(Dataset entries)
▽

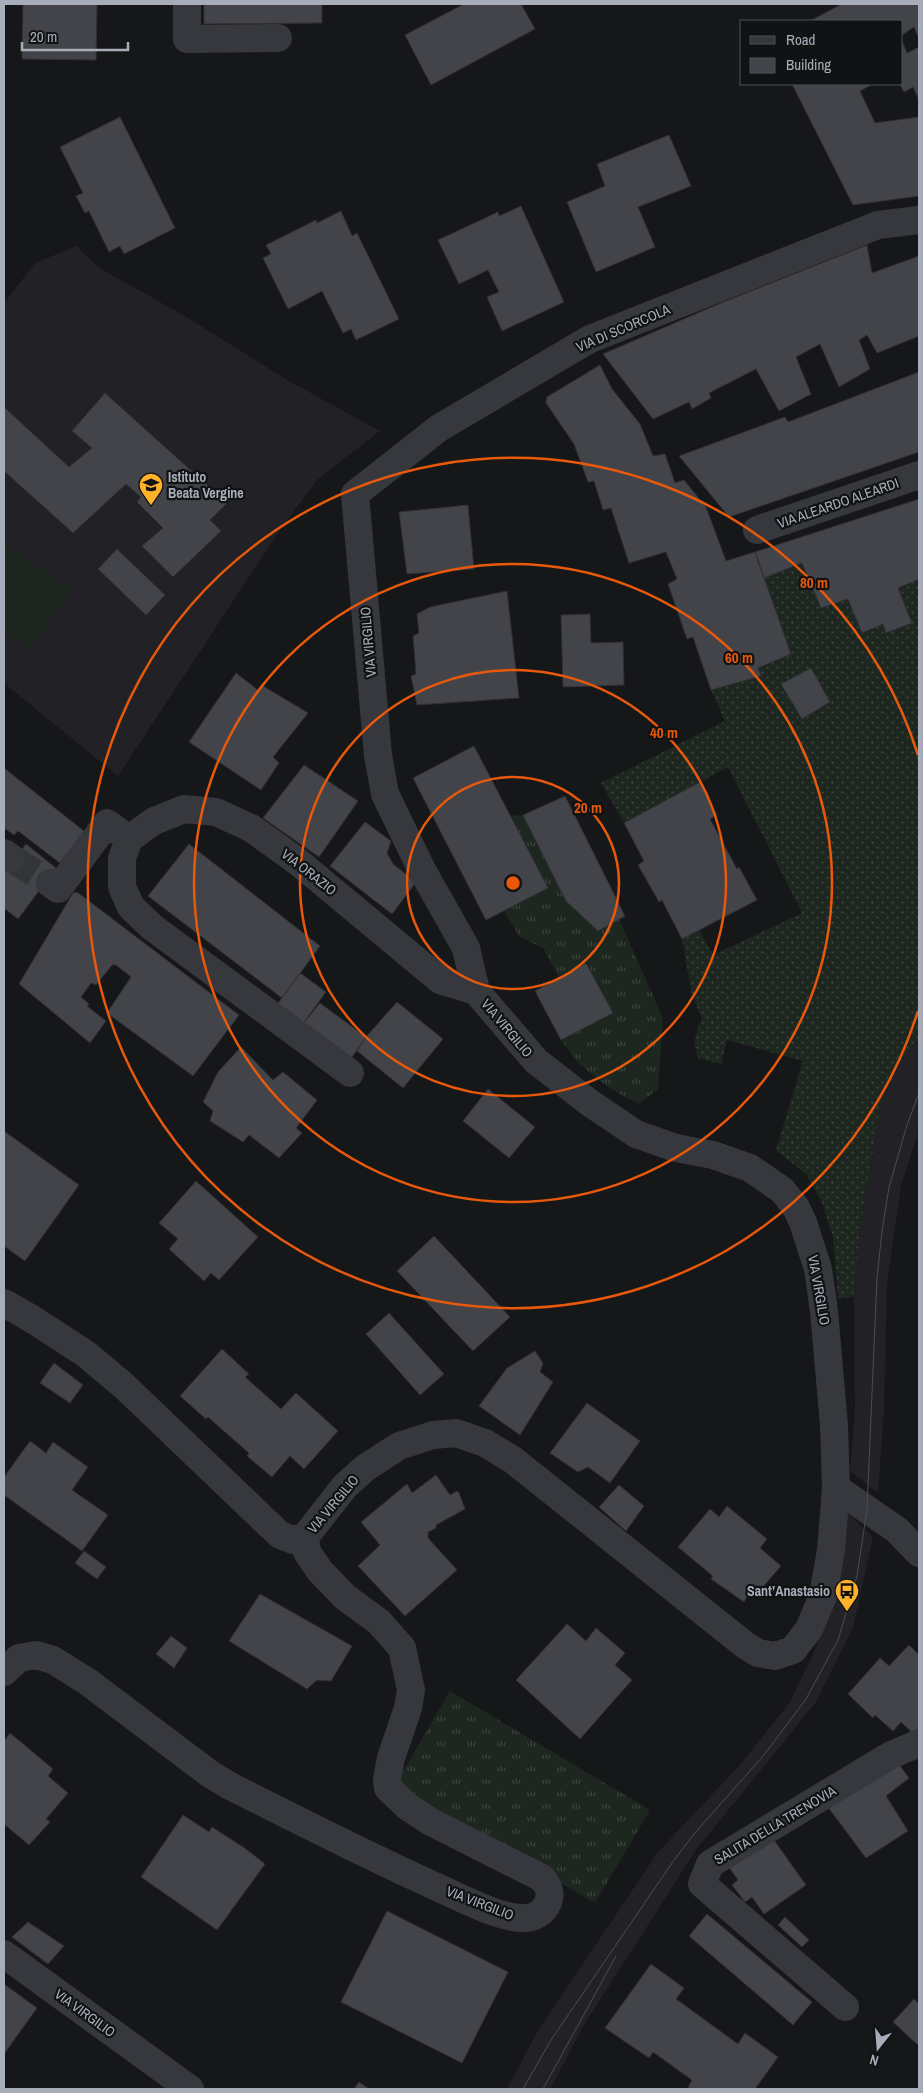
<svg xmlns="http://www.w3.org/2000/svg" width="923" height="2093" font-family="'Archivo Narrow',sans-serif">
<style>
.built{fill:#222226}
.grass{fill:url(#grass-tufts)}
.garden{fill:url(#garden-dots);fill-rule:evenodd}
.pitch{fill:#1e271f}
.building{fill:#424449;stroke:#303035}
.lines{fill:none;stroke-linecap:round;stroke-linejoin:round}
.minor-tunnel{stroke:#333539;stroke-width:28;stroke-dasharray:28 14;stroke-linecap:butt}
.minor{stroke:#37383e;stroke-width:28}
.tram{stroke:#4a4d53;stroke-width:1}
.ring{fill:none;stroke:#e8590c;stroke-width:2.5}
.labels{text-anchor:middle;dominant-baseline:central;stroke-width:4.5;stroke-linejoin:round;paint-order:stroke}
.street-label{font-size:14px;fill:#a8aeb9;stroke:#111214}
.poi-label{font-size:14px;font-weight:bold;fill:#a8aeb9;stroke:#111214;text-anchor:start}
.centre{fill:#e8590c;stroke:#111214;stroke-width:2.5}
.ring-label{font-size:15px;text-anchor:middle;font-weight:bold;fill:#e8590c;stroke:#111214;stroke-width:4.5;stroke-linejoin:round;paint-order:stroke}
</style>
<defs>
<pattern id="grass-tufts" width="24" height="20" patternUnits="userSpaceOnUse" patternTransform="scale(1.25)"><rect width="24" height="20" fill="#1e271f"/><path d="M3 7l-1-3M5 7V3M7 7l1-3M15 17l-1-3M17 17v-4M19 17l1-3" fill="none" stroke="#3c443d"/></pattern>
<pattern id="garden-dots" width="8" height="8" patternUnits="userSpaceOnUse" patternTransform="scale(1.25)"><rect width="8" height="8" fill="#1e271f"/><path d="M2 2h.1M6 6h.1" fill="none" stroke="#3c443d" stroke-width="1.8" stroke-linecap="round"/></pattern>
</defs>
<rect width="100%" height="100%" fill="#161719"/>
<path class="built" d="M 76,246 L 99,268 L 185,316 L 289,381 L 380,431 L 318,479 L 278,533 L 118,776 L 4,683 L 4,303 L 35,263 Z
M 919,1038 L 919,1129 L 901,1186 L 887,1283 L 884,1411 L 878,1493 L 850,1471 L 855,1407 L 854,1297 L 860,1229 L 880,1109 L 886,1088 L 896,1067 Z
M 846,1512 L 873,1537 L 853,1628 L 816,1702 L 696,1850 L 584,2025 L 550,2089 L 507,2089 L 536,2034 L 658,1852 L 739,1766 L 790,1702 L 815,1650 L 841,1572 Z"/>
<path class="grass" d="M 523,815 L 566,901 L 598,931 L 619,919 L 663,1018 L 658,1089 L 638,1104 L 608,1087 L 579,1064 L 561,1040 L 612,1013 L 587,963 L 559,978 L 544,949 L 519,936 L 504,911 L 510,816 Z
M 450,1691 L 650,1810 L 595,1903 L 395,1785 Z"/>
<path class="garden" d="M 802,563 L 821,608 L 848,599 L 883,624 L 887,633 L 912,623 L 898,588 L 919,579 L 919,1038 L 896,1067 L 886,1088 L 880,1109 L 860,1229 L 854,1297 L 838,1298 L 833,1237 L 822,1203 L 807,1175 L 776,1150 L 803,1061 L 727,1040 L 721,1064 L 698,1058 C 692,1043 695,1033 702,1019 L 692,995 L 682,939 L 699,930 L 713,955 L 802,913 L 728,767 L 624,823 L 601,783 L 725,721 L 711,690 L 760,676 L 758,668 L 791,654 L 764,578 ZM 811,668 L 830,702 L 802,719 L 781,684 Z"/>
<path class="pitch" d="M 4,543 L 72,589 L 30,650 L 4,632 Z"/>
<path class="building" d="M 23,4 L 97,4 L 96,60 L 22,59 Z
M 204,4 L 322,4 L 322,23 L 204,24 Z
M 464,4 L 521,4 L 535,29 L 431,85 L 405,35 Z
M 842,4 L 919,4 L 919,39 L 914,27 L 902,35 L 902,21 L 810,21 Z
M 902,41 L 907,53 L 919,47 L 919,100 L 913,87 L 904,92 L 900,85 Z
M 792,84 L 873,84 L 860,91 L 875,123 L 919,117 L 919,196 L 853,205 Z
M 120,117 L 175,228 L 124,254 L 120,246 L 109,252 L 89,211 L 85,213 L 76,196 L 83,193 L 60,147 Z
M 669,135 L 691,186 L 638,207 L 655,247 L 596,272 L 567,202 L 605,186 L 597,164 Z
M 521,206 L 564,302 L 502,331 L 487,297 L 499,292 L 488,270 L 459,284 L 438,240 L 498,212 L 499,216 Z
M 341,211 L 352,236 L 357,233 L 399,319 L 356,340 L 351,329 L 343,333 L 322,291 L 288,309 L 263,258 L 271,254 L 266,245 L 316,220 L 317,223 Z
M 867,245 L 872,273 L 919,256 L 919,336 L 877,353 L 867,335 L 859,340 L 870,369 L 839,387 L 820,344 L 796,357 L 811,394 L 779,411 L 756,369 L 709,393 L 711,398 L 692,409 L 689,402 L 653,419 L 603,354 L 721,303 Z
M 600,365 L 612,389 L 640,424 L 653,456 L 665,454 L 675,483 L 684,480 L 706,507 L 726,561 L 755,552 L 791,654 L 758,668 L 761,676 L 711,690 L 693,637 L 687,639 L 668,584 L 677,579 L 666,552 L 629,563 L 611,508 L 603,510 L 594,481 L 588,482 L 574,444 L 546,403 L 547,397 Z
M 919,372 L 919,452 L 729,517 L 679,456 L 785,417 L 788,422 Z
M 105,393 L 227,503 L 210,520 L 221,531 L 173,577 L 142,546 L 163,528 L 137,502 L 141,497 L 126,484 L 73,533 L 4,471 L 4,407 L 69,467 L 92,448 L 72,431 Z
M 919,499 L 919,579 L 898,588 L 912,623 L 886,633 L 883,624 L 862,633 L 848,599 L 821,608 L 802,563 L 764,578 L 755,552 Z
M 468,505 L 474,569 L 407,574 L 399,512 Z
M 117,549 L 165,595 L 146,615 L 98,569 Z
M 507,591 L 519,698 L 417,705 L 411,676 L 416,674 L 413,636 L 419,633 L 417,614 L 430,607 Z
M 590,614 L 591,643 L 623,642 L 624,685 L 563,687 L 561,615 Z
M 811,668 L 830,702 L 802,719 L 781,684 Z
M 236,673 L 258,690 L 263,686 L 308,713 L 273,757 L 279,763 L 261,790 L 189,742 Z
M 474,746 L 548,888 L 486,920 L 413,778 Z
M 304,765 L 358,801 L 319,857 L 263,818 Z
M 4,768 L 84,831 L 60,863 L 18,831 L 14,835 L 4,828 Z
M 700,782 L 717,815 L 710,819 L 737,869 L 739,867 L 757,900 L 682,939 L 662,900 L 659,902 L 638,865 L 644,861 L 624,823 Z
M 565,796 L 625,916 L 598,931 L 566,901 L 523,815 Z
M 365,822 L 391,841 L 387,853 L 393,864 L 416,882 L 392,914 L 330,866 Z
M 26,844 L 56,868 L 18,919 L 4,908 L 4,873 Z
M 189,844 L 320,946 L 282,998 L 148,896 Z
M 77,892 L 239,1015 L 193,1076 L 107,1013 L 131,977 L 116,965 L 112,965 L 96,985 L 91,983 L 81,997 L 89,1004 L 87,1006 L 106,1021 L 90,1043 L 19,984 L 73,893 Z
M 586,963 L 613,1013 L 561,1040 L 535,991 Z
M 300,973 L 326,992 L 302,1025 L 276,1006 Z
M 397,1002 L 443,1039 L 403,1088 L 357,1051 L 366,1037 Z
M 320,1003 L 366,1037 L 350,1060 L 302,1025 Z
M 241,1047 L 273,1080 L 283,1072 L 317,1100 L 296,1128 L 302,1133 L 279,1158 L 249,1135 L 243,1142 L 210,1121 L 213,1111 L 203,1102 L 218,1072 Z
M 488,1089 L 535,1127 L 509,1158 L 463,1121 Z
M 4,1131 L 79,1185 L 25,1261 L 4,1246 Z
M 196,1181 L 258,1237 L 219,1280 L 211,1273 L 204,1281 L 169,1249 L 178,1239 L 159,1223 Z
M 434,1236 L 510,1317 L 473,1351 L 397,1271 Z
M 389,1313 L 444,1374 L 420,1395 L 366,1334 Z
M 222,1349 L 249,1374 L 245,1377 L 281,1409 L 296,1393 L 338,1431 L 304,1469 L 290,1456 L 272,1477 L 247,1456 L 249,1453 L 208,1417 L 206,1419 L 180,1396 Z
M 535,1351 L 543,1363 L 540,1372 L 553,1382 L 520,1435 L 479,1406 L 507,1368 Z
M 54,1363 L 83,1385 L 70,1403 L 40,1383 Z
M 587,1403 L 640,1441 L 610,1483 L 588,1467 L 578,1472 L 550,1453 Z
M 30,1441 L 46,1453 L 53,1442 L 88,1467 L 72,1490 L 108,1515 L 82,1551 L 4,1495 L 4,1477 Z
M 436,1475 L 450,1495 L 457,1491 L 459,1493 L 465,1509 L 436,1525 L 436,1528 L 428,1532 L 428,1538 L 457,1570 L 405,1616 L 358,1566 L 380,1545 L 361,1522 L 407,1484 L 412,1493 Z
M 619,1485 L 644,1506 L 626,1531 L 599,1507 Z
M 727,1506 L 767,1539 L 760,1548 L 781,1566 L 756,1595 L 751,1589 L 744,1602 L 711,1579 L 713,1576 L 678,1547 L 710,1509 L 719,1517 Z
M 84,1551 L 106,1567 L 97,1579 L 75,1563 Z
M 260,1594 L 352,1646 L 331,1681 L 317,1680 L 307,1689 L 229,1641 Z
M 567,1624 L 586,1641 L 596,1628 L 625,1653 L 615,1665 L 632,1680 L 580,1739 L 516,1680 Z
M 171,1636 L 187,1648 L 174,1668 L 156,1654 Z
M 909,1645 L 919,1655 L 919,1732 L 916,1736 L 901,1722 L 893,1731 L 875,1715 L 873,1718 L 848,1694 L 880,1658 L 889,1666 Z
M 10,1733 L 53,1769 L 48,1776 L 68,1793 L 46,1819 L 50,1822 L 29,1845 L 4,1824 L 4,1741 Z
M 895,1759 L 909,1778 L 886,1796 L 908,1831 L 866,1858 L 825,1803 Z
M 183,1815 L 209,1832 L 212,1827 L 246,1849 L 265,1864 L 217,1930 L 141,1877 Z
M 771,1836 L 806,1885 L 764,1914 L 752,1897 L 745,1902 L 732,1885 L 738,1880 L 728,1866 Z
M 387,1911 L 508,1972 L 462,2063 L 341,2002 Z
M 707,1914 L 812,2002 L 793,2025 L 689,1936 Z
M 785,1917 L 809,1940 L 802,1947 L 778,1925 Z
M 28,1922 L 64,1946 L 48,1964 L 12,1937 Z
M 651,1964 L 684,1988 L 676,1999 L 738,2044 L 745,2033 L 778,2057 L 755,2089 L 691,2089 L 688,2087 L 692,2080 L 653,2052 L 649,2058 L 605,2028 Z
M 4,1984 L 37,2008 L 4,2054 Z
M 914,1999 L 919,2004 L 919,2046 L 893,2022 Z
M 359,2082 L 369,2089 L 354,2089 Z"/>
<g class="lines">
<path class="minor-tunnel" d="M 11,858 L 50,883"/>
<path class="minor" d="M 187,4 L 187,39 L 278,38
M 757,530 L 919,475
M 4,853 L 11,858
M 50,883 L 58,889 L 107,823 L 129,839
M 350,1073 L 152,927 L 131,907 L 122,887 L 122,858 L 129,839 L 154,821 L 184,809 L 216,812 L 251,828 L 297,861 L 440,980 L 476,991
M 4,1303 L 32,1319 L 86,1354 L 124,1386 L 280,1535 L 293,1540 L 305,1537 L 345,1486 L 365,1468 L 399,1446 L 433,1435 L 456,1433 L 485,1443 L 513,1460 L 745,1645 L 758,1653 L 775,1656 L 793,1650 L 809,1629 L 823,1596 L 831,1550 L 836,1488 L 834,1425 L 824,1311 L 818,1269 L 803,1222 L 795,1206 L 782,1190 L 750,1168 L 713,1155 L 676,1148 L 636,1134 L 590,1103 L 536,1061 L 476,991 L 466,948 L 422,870 L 385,794 L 378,755 L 355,494 L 439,428 L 590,339 L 878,225 L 919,220
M 836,1488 L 897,1530 L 919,1553
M 4,1672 L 19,1658 L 36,1655 L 53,1660 L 88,1682 L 210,1774 L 230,1786 C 299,1821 368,1856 439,1888 C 461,1898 497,1917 521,1918 C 533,1919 544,1913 548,1902 C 552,1892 548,1885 542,1878 L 431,1822 L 408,1807 L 388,1788 L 387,1780 L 391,1758 L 408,1708 L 411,1690 L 402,1648 L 379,1622 L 345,1597 L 320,1571 L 307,1552 L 305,1537
M 4,1954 L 190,2089
M 845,2007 L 702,1884 L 710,1864 L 891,1755 L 919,1743"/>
<path class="tram" d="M 523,2089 L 551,2040 L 672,1863 L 694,1834 L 764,1755 L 806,1699 L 838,1640 L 857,1576 L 867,1509 L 877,1278 L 882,1231 L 889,1187 L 907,1125 L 919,1093
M 543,2089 L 616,1956"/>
</g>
<g class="ring">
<circle cx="513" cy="883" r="106"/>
<circle cx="513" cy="883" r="213"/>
<circle cx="513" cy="883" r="319"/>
<path d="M918 1011A425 425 0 1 1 918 755"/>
</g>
<defs>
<symbol id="school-pin" viewBox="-11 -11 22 30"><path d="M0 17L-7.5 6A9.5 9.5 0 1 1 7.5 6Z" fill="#fdb22a" stroke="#111214"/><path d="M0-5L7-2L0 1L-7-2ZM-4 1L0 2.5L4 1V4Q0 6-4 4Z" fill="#111"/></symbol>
<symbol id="bus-pin" viewBox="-11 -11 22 30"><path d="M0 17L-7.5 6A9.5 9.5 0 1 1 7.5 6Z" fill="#fdb22a" stroke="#111214"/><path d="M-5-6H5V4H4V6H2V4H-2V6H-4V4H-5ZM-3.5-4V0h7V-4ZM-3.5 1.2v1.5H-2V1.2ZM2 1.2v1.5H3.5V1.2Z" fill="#111"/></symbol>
</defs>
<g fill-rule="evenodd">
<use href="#school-pin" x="137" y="471" width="28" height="38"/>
<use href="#bus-pin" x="833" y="1577" width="28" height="38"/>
</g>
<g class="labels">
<g class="street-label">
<text transform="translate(623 328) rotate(-23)">VIA DI SCORCOLA</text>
<text transform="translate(838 503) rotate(-19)">VIA ALEARDO ALEARDI</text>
<text transform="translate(368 642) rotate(-95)">VIA VIRGILIO</text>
<text transform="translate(309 872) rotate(38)">VIA ORAZIO</text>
<text transform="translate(507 1028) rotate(50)">VIA VIRGILIO</text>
<text transform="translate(819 1290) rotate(80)">VIA VIRGILIO</text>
<text transform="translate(333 1504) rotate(-50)">VIA VIRGILIO</text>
<text transform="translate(775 1825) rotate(-31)">SALITA DELLA TRENOVIA</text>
<text transform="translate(480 1903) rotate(21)">VIA VIRGILIO</text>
<text transform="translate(85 2013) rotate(36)">VIA VIRGILIO</text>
</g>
<g class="poi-label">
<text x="168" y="477">Istituto<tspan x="168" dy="16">Beata Vergine</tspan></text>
<text x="830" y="1591" text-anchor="end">Sant’Anastasio</text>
</g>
</g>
<circle cx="513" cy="883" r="8" class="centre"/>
<g class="ring-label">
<text x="814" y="588">80 m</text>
<text x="739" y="663">60 m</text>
<text x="664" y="738">40 m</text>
<text x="588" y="813">20 m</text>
</g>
<rect width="923" height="2093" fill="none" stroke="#a8aeb9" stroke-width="10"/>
<rect x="740" y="20" width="162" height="65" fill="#111214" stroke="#4d5056"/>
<rect x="750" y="36" width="25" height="8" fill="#37383e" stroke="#4d5056"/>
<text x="786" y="45" font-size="15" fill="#a8aeb9">Road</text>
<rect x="750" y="58" width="25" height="15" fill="#424449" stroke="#4d5056"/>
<text x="786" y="70" font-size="15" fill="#a8aeb9">Building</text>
<g transform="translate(878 2048) rotate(197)" stroke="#111214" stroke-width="4" paint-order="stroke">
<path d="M0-4L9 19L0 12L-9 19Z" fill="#a8aeb9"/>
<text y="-8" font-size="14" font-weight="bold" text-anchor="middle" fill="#a8aeb9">N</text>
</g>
<path d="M22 42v8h106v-8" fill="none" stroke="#a8aeb9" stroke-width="2.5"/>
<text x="30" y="42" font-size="15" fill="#a8aeb9" stroke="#111214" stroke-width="4" paint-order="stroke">20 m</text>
</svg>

△

## Exercise prompt
Pull out every line of the records that includes the string "lines".

## Written solution
.lines{fill:none;stroke-linecap:round;stroke-linejoin:round}
<g class="lines">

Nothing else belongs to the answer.